Expliquer ses pratiques et les valoriser auprès des consommateurs de son territoire. Ce sont les objectifs visés par la marque « Agneau de l’Ardèche » lancée en juin 2018 par le Syndicat départemental ovin. Cette démarche suscite de grands espoirs auprès des éleveurs. Pour cause, elle valorise à la fois leurs systèmes d’exploitation, leur territoire marqué essentiellement par des landes et des parcours, et les outils économiques présents en Ardèche notamment les abattoirs (Annonay, Privas, et Aubenas). En clair, « l’agneau part de chez moi, il est tué à 30 km et vendu aux alentours en boucherie », explique Mickaël Giraud, ancien président de la Fédération départementale ovine et actuellement administrateur à la FNO. Une quarantaine d’éleveurs du département sont engagés dans cette démarche. Le cahier des charges se distingue par un élevage très extensif, une alimentation garantie sans OGM à base de céréales, une période de pâturage de 6 mois minimum, et une conformation et un état d’engraissement pour les bouchers.
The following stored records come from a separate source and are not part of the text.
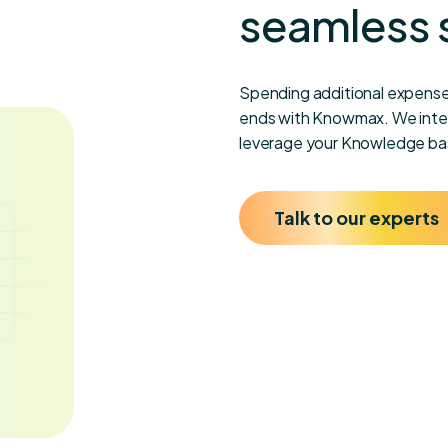
seamless 
Spending additional expense
ends with Knowmax. We integ
leverage your Knowledge bas
Talk to our experts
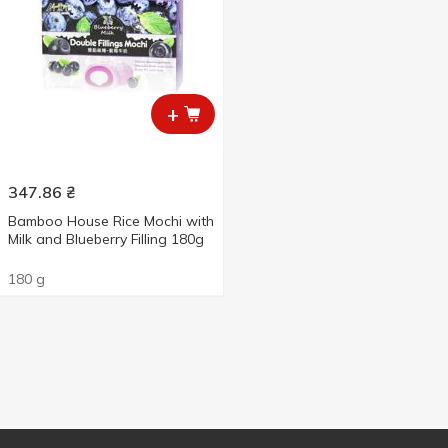
+
347.86
₴
Bamboo House Rice Mochi with
Milk and Blueberry Filling 180g
180 g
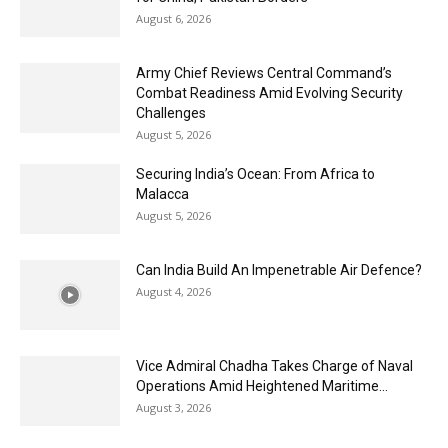
August 6, 2026
Army Chief Reviews Central Command’s
Combat Readiness Amid Evolving Security
Challenges
August 5, 2026
Securing India’s Ocean: From Africa to
Malacca
August 5, 2026
Can India Build An Impenetrable Air Defence?
August 4, 2026
Vice Admiral Chadha Takes Charge of Naval
Operations Amid Heightened Maritime...
August 3, 2026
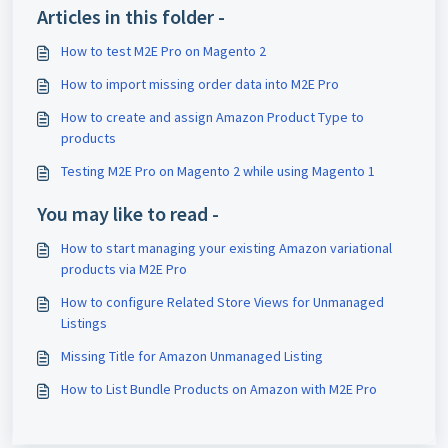
Articles in this folder -
How to test M2E Pro on Magento 2
How to import missing order data into M2E Pro
How to create and assign Amazon Product Type to
products
Testing M2E Pro on Magento 2 while using Magento 1
You may like to read -
How to start managing your existing Amazon variational
products via M2E Pro
How to configure Related Store Views for Unmanaged
Listings
Missing Title for Amazon Unmanaged Listing
How to List Bundle Products on Amazon with M2E Pro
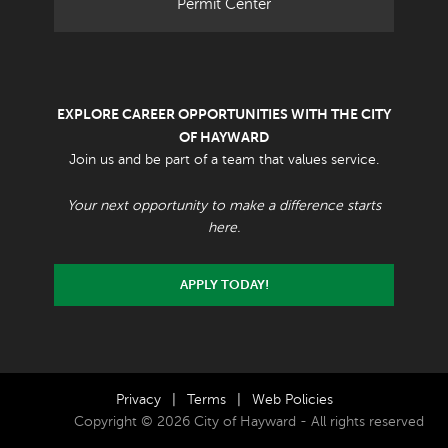
Permit Center
EXPLORE CAREER OPPORTUNITIES WITH THE CITY
OF HAYWARD
Join us and be part of a team that values service.
Your next opportunity to make a difference starts
here.
APPLY TODAY!
Privacy
|
Terms
|
Web Policies
Copyright © 2026 City of Hayward - All rights reserved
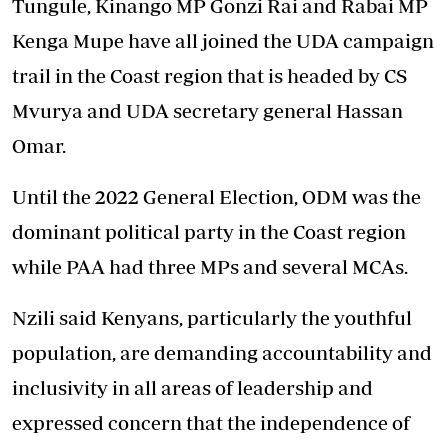
Tungule, Kinango MP Gonzi Rai and Rabai MP
Kenga Mupe have all joined the UDA campaign
trail in the Coast region that is headed by CS
Mvurya and UDA secretary general Hassan
Omar.
Until the 2022 General Election, ODM was the
dominant political party in the Coast region
while PAA had three MPs and several MCAs.
Nzili said Kenyans, particularly the youthful
population, are demanding accountability and
inclusivity in all areas of leadership and
expressed concern that the independence of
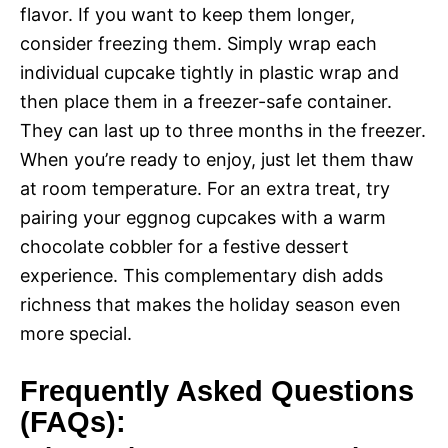
flavor. If you want to keep them longer,
consider freezing them. Simply wrap each
individual cupcake tightly in plastic wrap and
then place them in a freezer-safe container.
They can last up to three months in the freezer.
When you’re ready to enjoy, just let them thaw
at room temperature. For an extra treat, try
pairing your eggnog cupcakes with a warm
chocolate cobbler for a festive dessert
experience. This complementary dish adds
richness that makes the holiday season even
more special.
Frequently Asked Questions
(FAQs):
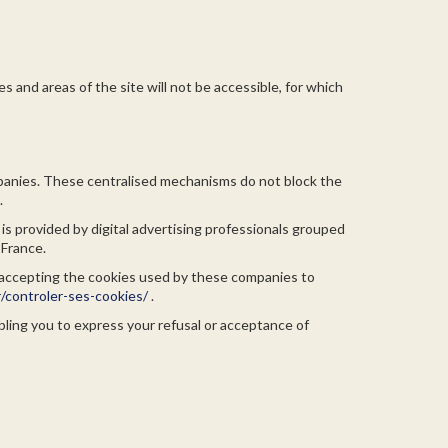
s and areas of the site will not be accessible, for which
mpanies. These centralised mechanisms do not block the
.
 is provided by digital advertising professionals grouped
 France.
or accepting the cookies used by these companies to
/controler-ses-cookies/
.
bling you to express your refusal or acceptance of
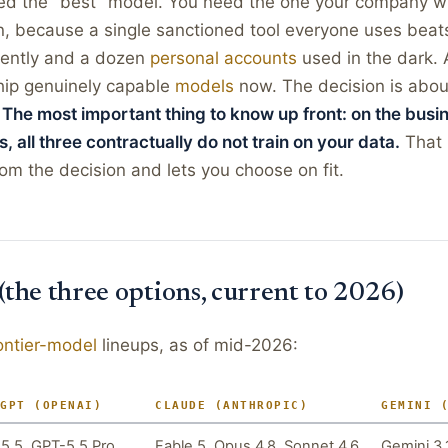
ed the "best" model. You need the one your company wil
, because a single sanctioned tool everyone uses beats
tently and a dozen
personal accounts
used in the dark. A
ship genuinely capable
models
now. The decision is about
.
The most important thing to know up front: on the busi
s, all three contractually do not train on your data.
That 
rom the decision and lets you choose on fit.
 (the three options, current to 2026)
ontier-model
lineups, as of mid-2026:
TGPT (OPENAI)
CLAUDE (ANTHROPIC)
GEMINI 
5.5, GPT-5.5 Pro
Fable 5, Opus 4.8, Sonnet 4.6,
Gemini 3.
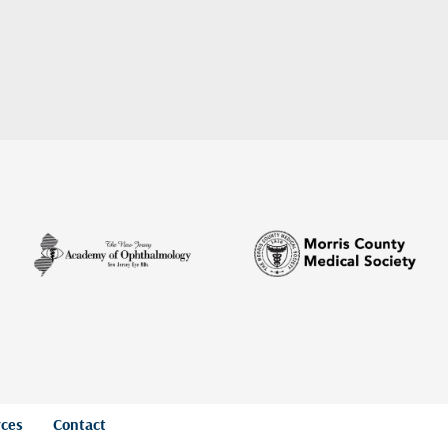
rces
Contact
Il n’a pas été construit sur un produit imposé mais en concertation avec les attentes des éleveurs, des bouchers et des grossistes ardéchois. « Nous ne révolutionnons pas nos systèmes d’exploitation, au contraire, nous les mettons en valeur », rajoute-t-il. Ils répondent aussi à un fort potentiel de commercialisation car parmi les 45 000 agneaux vendus chaque année en Ardèche, seuls 30 % étaient jusqu’ici estampillés sous label « Agneau de l’Adret ». À long terme, l’objectif de cette démarche est de créer une IGP ardéchoise.